The pharmaceutical industry presents a different pattern. Despite widespread political consensus that domestic pharmaceutical manufacturing capability needs to be rebuilt, progress has been slower than in semiconductors. The economics are less favorable: pharmaceutical manufacturing is highly automated, the labor cost differential between domestic and offshore production is smaller than in semiconductor fabrication, and the regulatory compliance requirements of FDA-grade pharmaceutical manufacturing are stringent regardless of location. The reshoring of API (active pharmaceutical ingredient) manufacturing, most of which is concentrated in India and China, has proven more difficult than the policy narrative anticipated, because the cost differential in that sector is driven less by labor and more by regulatory environment and supply chain ecosystem effects.

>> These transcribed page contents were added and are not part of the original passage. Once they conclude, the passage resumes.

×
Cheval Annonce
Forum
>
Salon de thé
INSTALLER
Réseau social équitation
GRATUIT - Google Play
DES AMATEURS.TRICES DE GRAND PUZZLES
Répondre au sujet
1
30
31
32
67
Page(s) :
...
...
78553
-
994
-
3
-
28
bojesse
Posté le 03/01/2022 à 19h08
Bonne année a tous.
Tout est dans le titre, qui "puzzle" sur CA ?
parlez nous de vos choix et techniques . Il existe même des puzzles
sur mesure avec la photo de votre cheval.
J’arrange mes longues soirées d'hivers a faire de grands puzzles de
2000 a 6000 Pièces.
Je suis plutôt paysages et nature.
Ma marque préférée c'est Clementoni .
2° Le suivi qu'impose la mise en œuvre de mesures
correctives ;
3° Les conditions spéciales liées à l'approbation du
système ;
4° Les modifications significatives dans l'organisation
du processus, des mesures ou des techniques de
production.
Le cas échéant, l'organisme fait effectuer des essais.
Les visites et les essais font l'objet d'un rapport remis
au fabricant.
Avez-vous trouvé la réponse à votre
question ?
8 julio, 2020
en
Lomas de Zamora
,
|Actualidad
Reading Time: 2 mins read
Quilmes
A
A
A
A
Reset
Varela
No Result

The distributional question — who benefits from reshoring — deserves more transparent accounting than it has received. The firms receiving reshoring subsidies are overwhelmingly large multinational corporations, not domestic small and medium enterprises; the employment created is often more capital-intensive and less labor-intensive than the displaced offshore employment it nominally replaces; and the geographic distribution of reshored facilities tends to favor already-prosperous metropolitan areas with existing infrastructure and talent pools rather than the deindustrialized communities most damaged by the original offshoring wave. Reshoring as economic policy for left-behind communities requires substantially more deliberate geographic targeting than current frameworks provide.

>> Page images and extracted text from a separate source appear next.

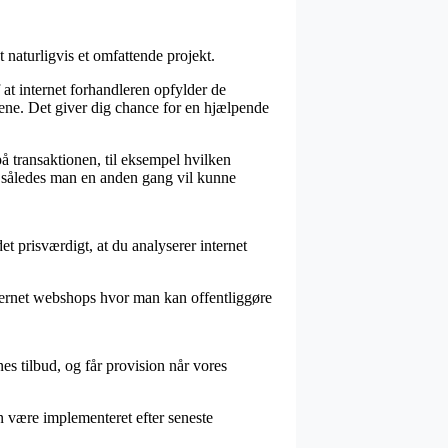
t naturligvis et omfattende projekt.
 at internet forhandleren opfylder de
årene. Det giver dig chance for en hjælpende
å transaktionen, til eksempel hvilken
l, således man en anden gang vil kunne
t prisværdigt, at du analyserer internet
internet webshops hvor man kan offentliggøre
s tilbud, og får provision når vores
n være implementeret efter seneste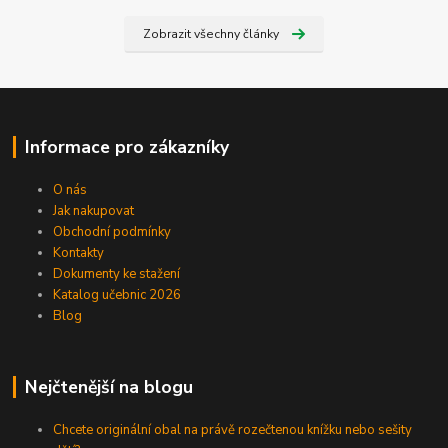
Zobrazit všechny články
Informace pro zákazníky
O nás
Jak nakupovat
Obchodní podmínky
Kontakty
Dokumenty ke stažení
Katalog učebnic 2026
Blog
Nejčtenější na blogu
Chcete originální obal na právě rozečtenou knížku nebo sešity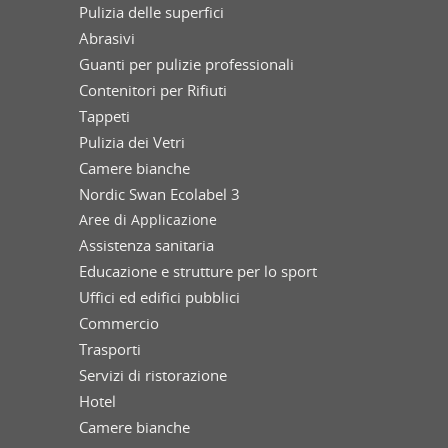
Pulizia delle superfici
Abrasivi
Guanti per pulizie professionali
Contenitori per Rifiuti
Tappeti
Pulizia dei Vetri
Camere bianche
Nordic Swan Ecolabel 3
Aree di Applicazione
Assistenza sanitaria
Educazione e strutture per lo sport
Uffici ed edifici pubblici
Commercio
Trasporti
Servizi di ristorazione
Hotel
Camere bianche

The international dimension adds further complexity. Trading partners whose exports are displaced by reshoring policy do not sit passively; they retaliate, escalate, or seek to negotiate bilateral arrangements that partially offset the reshoring effect. China's response to U.S. semiconductor restrictions has been accelerated domestic investment in competing capabilities — which, if successful, will erode the competitive advantage that the CHIPS Act is designed to create. The reshoring race is simultaneously a competitiveness policy and a geopolitical strategy, and the two objectives are not always aligned: the geopolitical objective of reducing China's semiconductor access can conflict with the competitiveness objective of maintaining American firms' technological leadership in open global markets.

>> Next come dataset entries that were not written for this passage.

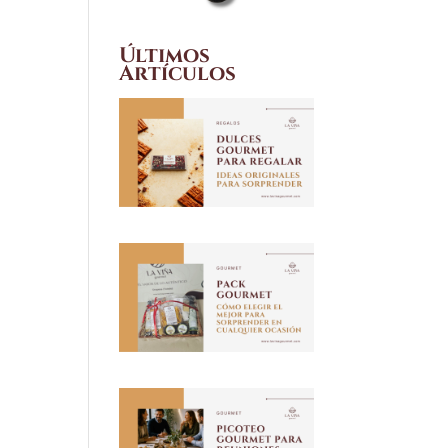
Últimos
Artículos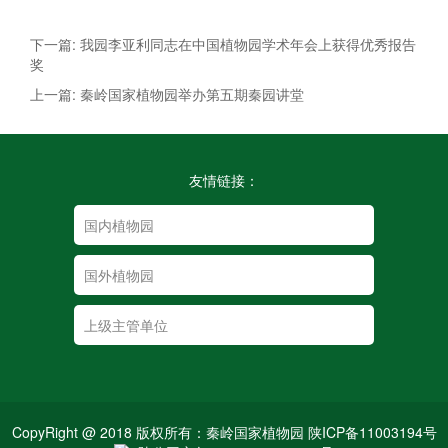
下一篇: 我园李亚利同志在中国植物园学术年会上获得优秀报告
奖
上一篇: 秦岭国家植物园举办第五期秦园讲堂
友情链接：
CopyRight @ 2018 版权所有：秦岭国家植物园 陕ICP备11003194号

The most honest collective revision acknowledges that reshoring and onshoring are not reversals of globalization but renegotiations of its terms — selective, strategic adjustments to the allocation of specific strategic industries and capabilities, embedded in a continuing global trading system. The political rhetoric of a wholesale return to domestic manufacturing is empirically unsustainable and, in aggregate welfare terms, undesirable. The practical question is which industries, which capabilities, and which supply chain nodes warrant domestic replication at above-market cost as insurance against strategic vulnerability — and that is a question that requires ongoing empirical revision as the threat environment, technology costs, and geopolitical landscape continue to evolve.